* _INFORMATION GIVEN_
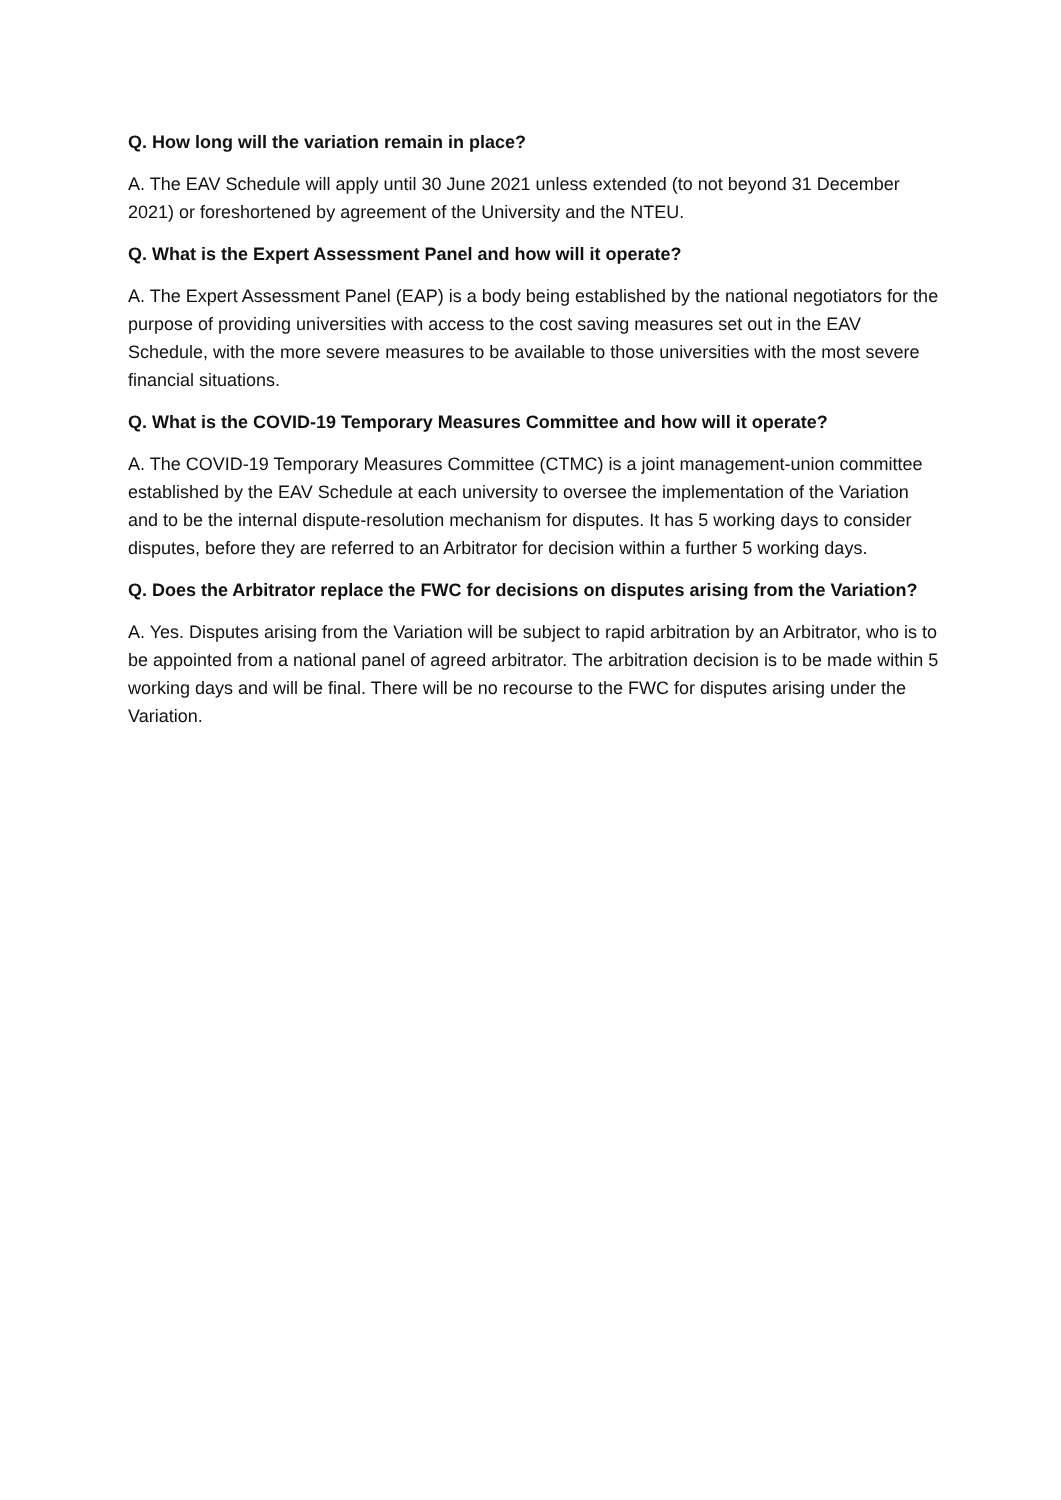Q. How long will the variation remain in place?
A. The EAV Schedule will apply until 30 June 2021 unless extended (to not beyond 31 December 2021) or foreshortened by agreement of the University and the NTEU.
Q. What is the Expert Assessment Panel and how will it operate?
A. The Expert Assessment Panel (EAP) is a body being established by the national negotiators for the purpose of providing universities with access to the cost saving measures set out in the EAV Schedule, with the more severe measures to be available to those universities with the most severe financial situations.
Q. What is the COVID-19 Temporary Measures Committee and how will it operate?
A. The COVID-19 Temporary Measures Committee (CTMC) is a joint management-union committee established by the EAV Schedule at each university to oversee the implementation of the Variation and to be the internal dispute-resolution mechanism for disputes. It has 5 working days to consider disputes, before they are referred to an Arbitrator for decision within a further 5 working days.
Q. Does the Arbitrator replace the FWC for decisions on disputes arising from the Variation?
A. Yes. Disputes arising from the Variation will be subject to rapid arbitration by an Arbitrator, who is to be appointed from a national panel of agreed arbitrator. The arbitration decision is to be made within 5 working days and will be final. There will be no recourse to the FWC for disputes arising under the Variation.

* _ABOUT THIS EXERCISE_
Gather each line in the data that holds the string "COVID".

* _REPLY TO THE TASK_
Q. What is the COVID-19 Temporary Measures Committee and how will it operate?
A. The COVID-19 Temporary Measures Committee (CTMC) is a joint management-union committee established by the EAV Schedule at each university to oversee the implementation of the Variation and to be the internal dispute-resolution mechanism for disputes. It has 5 working days to consider disputes, before they are referred to an Arbitrator for decision within a further 5 working days.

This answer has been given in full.